** Data shown follows **

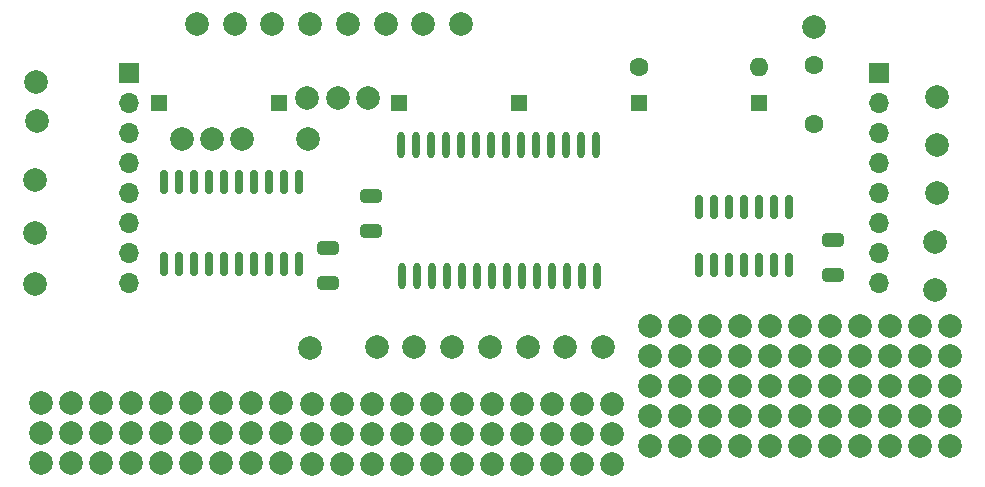
<source format=gts>
G04 #@! TF.GenerationSoftware,KiCad,Pcbnew,6.0.9-8da3e8f707~116~ubuntu20.04.1*
G04 #@! TF.CreationDate,2022-11-05T19:19:53+00:00*
G04 #@! TF.ProjectId,slrm,736c726d-2e6b-4696-9361-645f70636258,rev?*
G04 #@! TF.SameCoordinates,Original*
G04 #@! TF.FileFunction,Soldermask,Top*
G04 #@! TF.FilePolarity,Negative*
%FSLAX46Y46*%
G04 Gerber Fmt 4.6, Leading zero omitted, Abs format (unit mm)*
G04 Created by KiCad (PCBNEW 6.0.9-8da3e8f707~116~ubuntu20.04.1) date 2022-11-05 19:19:53*
%MOMM*%
%LPD*%
G01*
G04 APERTURE LIST*
G04 Aperture macros list*
%AMRoundRect*
0 Rectangle with rounded corners*
0 $1 Rounding radius*
0 $2 $3 $4 $5 $6 $7 $8 $9 X,Y pos of 4 corners*
0 Add a 4 corners polygon primitive as box body*
4,1,4,$2,$3,$4,$5,$6,$7,$8,$9,$2,$3,0*
0 Add four circle primitives for the rounded corners*
1,1,$1+$1,$2,$3*
1,1,$1+$1,$4,$5*
1,1,$1+$1,$6,$7*
1,1,$1+$1,$8,$9*
0 Add four rect primitives between the rounded corners*
20,1,$1+$1,$2,$3,$4,$5,0*
20,1,$1+$1,$4,$5,$6,$7,0*
20,1,$1+$1,$6,$7,$8,$9,0*
20,1,$1+$1,$8,$9,$2,$3,0*%
G04 Aperture macros list end*
%ADD10C,2.000000*%
%ADD11R,1.350000X1.350000*%
%ADD12C,1.600000*%
%ADD13O,0.600000X2.250000*%
%ADD14R,1.700000X1.700000*%
%ADD15O,1.700000X1.700000*%
%ADD16RoundRect,0.250000X0.650000X-0.325000X0.650000X0.325000X-0.650000X0.325000X-0.650000X-0.325000X0*%
%ADD17O,1.600000X1.600000*%
%ADD18RoundRect,0.150000X-0.150000X0.837500X-0.150000X-0.837500X0.150000X-0.837500X0.150000X0.837500X0*%
%ADD19RoundRect,0.150000X-0.150000X0.825000X-0.150000X-0.825000X0.150000X-0.825000X0.150000X0.825000X0*%
%ADD20RoundRect,0.250000X-0.650000X0.325000X-0.650000X-0.325000X0.650000X-0.325000X0.650000X0.325000X0*%
G04 APERTURE END LIST*
D10*
X111940000Y-114290000D03*
X122100000Y-114290000D03*
X119560000Y-119370000D03*
X114480000Y-114290000D03*
X127180000Y-114290000D03*
X111940000Y-119370000D03*
X117020000Y-116830000D03*
X132260000Y-114290000D03*
X122100000Y-116830000D03*
X119560000Y-114290000D03*
X117020000Y-114290000D03*
X119560000Y-116830000D03*
X129720000Y-116830000D03*
X132260000Y-116830000D03*
X117020000Y-119370000D03*
X114480000Y-116830000D03*
X127180000Y-116830000D03*
X124640000Y-116830000D03*
X129720000Y-114290000D03*
X114480000Y-119370000D03*
X124640000Y-119370000D03*
X111940000Y-116830000D03*
X129720000Y-119370000D03*
X127180000Y-119370000D03*
X122100000Y-119370000D03*
X124640000Y-114290000D03*
X132260000Y-119370000D03*
X140020000Y-114360000D03*
X150180000Y-114360000D03*
X147640000Y-119440000D03*
X142560000Y-114360000D03*
X155260000Y-114360000D03*
X140020000Y-119440000D03*
X134940000Y-116900000D03*
X145100000Y-116900000D03*
X160340000Y-114360000D03*
X150180000Y-116900000D03*
X147640000Y-114360000D03*
X145100000Y-114360000D03*
X137480000Y-116900000D03*
X147640000Y-116900000D03*
X157800000Y-116900000D03*
X160340000Y-116900000D03*
X145100000Y-119440000D03*
X134940000Y-119440000D03*
X142560000Y-116900000D03*
X155260000Y-116900000D03*
X152720000Y-116900000D03*
X157800000Y-114360000D03*
X137480000Y-114360000D03*
X134940000Y-114360000D03*
X142560000Y-119440000D03*
X152720000Y-119440000D03*
X140020000Y-116900000D03*
X157800000Y-119440000D03*
X155260000Y-119440000D03*
X150180000Y-119440000D03*
X137480000Y-119440000D03*
X152720000Y-114360000D03*
X160340000Y-119440000D03*
X188930000Y-117940000D03*
X186390000Y-117940000D03*
X183850000Y-117940000D03*
X181310000Y-117940000D03*
X178770000Y-117940000D03*
X176230000Y-117940000D03*
X173690000Y-117940000D03*
X171150000Y-117940000D03*
X168610000Y-117940000D03*
X166070000Y-117940000D03*
X163530000Y-117940000D03*
X188930000Y-115400000D03*
X186390000Y-115400000D03*
X183850000Y-115400000D03*
X181310000Y-115400000D03*
X178770000Y-115400000D03*
X176230000Y-115400000D03*
X173690000Y-115400000D03*
X171150000Y-115400000D03*
X168610000Y-115400000D03*
X166070000Y-115400000D03*
X163530000Y-115400000D03*
X188930000Y-112860000D03*
X186390000Y-112860000D03*
X183850000Y-112860000D03*
X181310000Y-112860000D03*
X178770000Y-112860000D03*
X176230000Y-112860000D03*
X173690000Y-112860000D03*
X171150000Y-112860000D03*
X168610000Y-112860000D03*
X166070000Y-112860000D03*
X163530000Y-112860000D03*
X188930000Y-110320000D03*
X186390000Y-110320000D03*
X183850000Y-110320000D03*
X181310000Y-110320000D03*
X178770000Y-110320000D03*
X176230000Y-110320000D03*
X173690000Y-110320000D03*
X171150000Y-110320000D03*
X168610000Y-110320000D03*
X166070000Y-110320000D03*
X163530000Y-110320000D03*
X188930000Y-107780000D03*
X186390000Y-107780000D03*
X183850000Y-107780000D03*
X181310000Y-107780000D03*
X178770000Y-107780000D03*
X176230000Y-107780000D03*
X173690000Y-107780000D03*
X171150000Y-107780000D03*
X168610000Y-107780000D03*
X166070000Y-107780000D03*
X163530000Y-107780000D03*
X134700000Y-109620000D03*
X177400000Y-82440000D03*
X140390000Y-109590000D03*
X149964998Y-109590000D03*
X143581666Y-109590000D03*
X146773332Y-109590000D03*
X153156664Y-109590000D03*
X156348330Y-109590000D03*
X159540000Y-109590000D03*
X123930000Y-91990000D03*
X126440000Y-91990000D03*
X128980000Y-91990000D03*
X134600000Y-91920000D03*
X134520000Y-88460000D03*
X137120000Y-88460000D03*
X139660000Y-88460000D03*
X147520000Y-82190000D03*
X144327142Y-82190000D03*
X141134285Y-82190000D03*
X137941428Y-82190000D03*
X134748571Y-82190000D03*
X131555714Y-82190000D03*
X128362857Y-82190000D03*
X125170000Y-82190000D03*
D11*
X121920000Y-88900000D03*
X162560000Y-88900000D03*
D10*
X187629800Y-100660200D03*
X111480600Y-104241600D03*
D12*
X177400000Y-85690000D03*
X177400000Y-90690000D03*
D11*
X142240000Y-88900000D03*
D10*
X111480600Y-99898200D03*
D13*
X142493809Y-103550000D03*
X143763809Y-103550000D03*
X145033809Y-103550000D03*
X146303809Y-103550000D03*
X147573809Y-103550000D03*
X148843809Y-103550000D03*
X150113809Y-103550000D03*
X151383809Y-103550000D03*
X152653809Y-103550000D03*
X153923809Y-103550000D03*
X155193809Y-103550000D03*
X156463809Y-103550000D03*
X157733809Y-103550000D03*
X159003809Y-103550000D03*
X158943809Y-92450000D03*
X157673809Y-92450000D03*
X156403809Y-92450000D03*
X155133809Y-92450000D03*
X153863809Y-92450000D03*
X152593809Y-92450000D03*
X151323809Y-92450000D03*
X150053809Y-92450000D03*
X148783809Y-92450000D03*
X147513809Y-92450000D03*
X146243809Y-92450000D03*
X144973809Y-92450000D03*
X143703809Y-92450000D03*
X142433809Y-92450000D03*
D10*
X111480600Y-95427800D03*
X111582200Y-87172800D03*
D14*
X119380000Y-86360000D03*
D15*
X119380000Y-88900000D03*
X119380000Y-91440000D03*
X119380000Y-93980000D03*
X119380000Y-96520000D03*
X119380000Y-99060000D03*
X119380000Y-101600000D03*
X119380000Y-104140000D03*
D16*
X179000000Y-103475000D03*
X179000000Y-100525000D03*
D12*
X162585400Y-85826600D03*
D17*
X172745400Y-85826600D03*
D16*
X136300000Y-104150000D03*
X136300000Y-101200000D03*
D14*
X182880000Y-86360000D03*
D15*
X182880000Y-88900000D03*
X182880000Y-91440000D03*
X182880000Y-93980000D03*
X182880000Y-96520000D03*
X182880000Y-99060000D03*
X182880000Y-101600000D03*
X182880000Y-104140000D03*
D11*
X132080000Y-88900000D03*
X172720000Y-88900000D03*
D10*
X187680600Y-104749600D03*
D18*
X133815000Y-95577500D03*
X132545000Y-95577500D03*
X131275000Y-95577500D03*
X130005000Y-95577500D03*
X128735000Y-95577500D03*
X127465000Y-95577500D03*
X126195000Y-95577500D03*
X124925000Y-95577500D03*
X123655000Y-95577500D03*
X122385000Y-95577500D03*
X122385000Y-102502500D03*
X123655000Y-102502500D03*
X124925000Y-102502500D03*
X126195000Y-102502500D03*
X127465000Y-102502500D03*
X128735000Y-102502500D03*
X130005000Y-102502500D03*
X131275000Y-102502500D03*
X132545000Y-102502500D03*
X133815000Y-102502500D03*
D10*
X187807600Y-96545400D03*
D19*
X175285000Y-97715000D03*
X174015000Y-97715000D03*
X172745000Y-97715000D03*
X171475000Y-97715000D03*
X170205000Y-97715000D03*
X168935000Y-97715000D03*
X167665000Y-97715000D03*
X167665000Y-102665000D03*
X168935000Y-102665000D03*
X170205000Y-102665000D03*
X171475000Y-102665000D03*
X172745000Y-102665000D03*
X174015000Y-102665000D03*
X175285000Y-102665000D03*
D10*
X187858400Y-92481400D03*
X111600000Y-90410000D03*
D11*
X152400000Y-88900000D03*
D20*
X139900000Y-96789583D03*
X139900000Y-99739583D03*
D10*
X187833000Y-88366600D03*
M02*

</source>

** End of Data shown **

**Task to carry out**. The lines needed are those in the data above that hold the string "macros"; copy each of them.

**Reply to the exercise**.
G04 Aperture macros list*
G04 Aperture macros list end*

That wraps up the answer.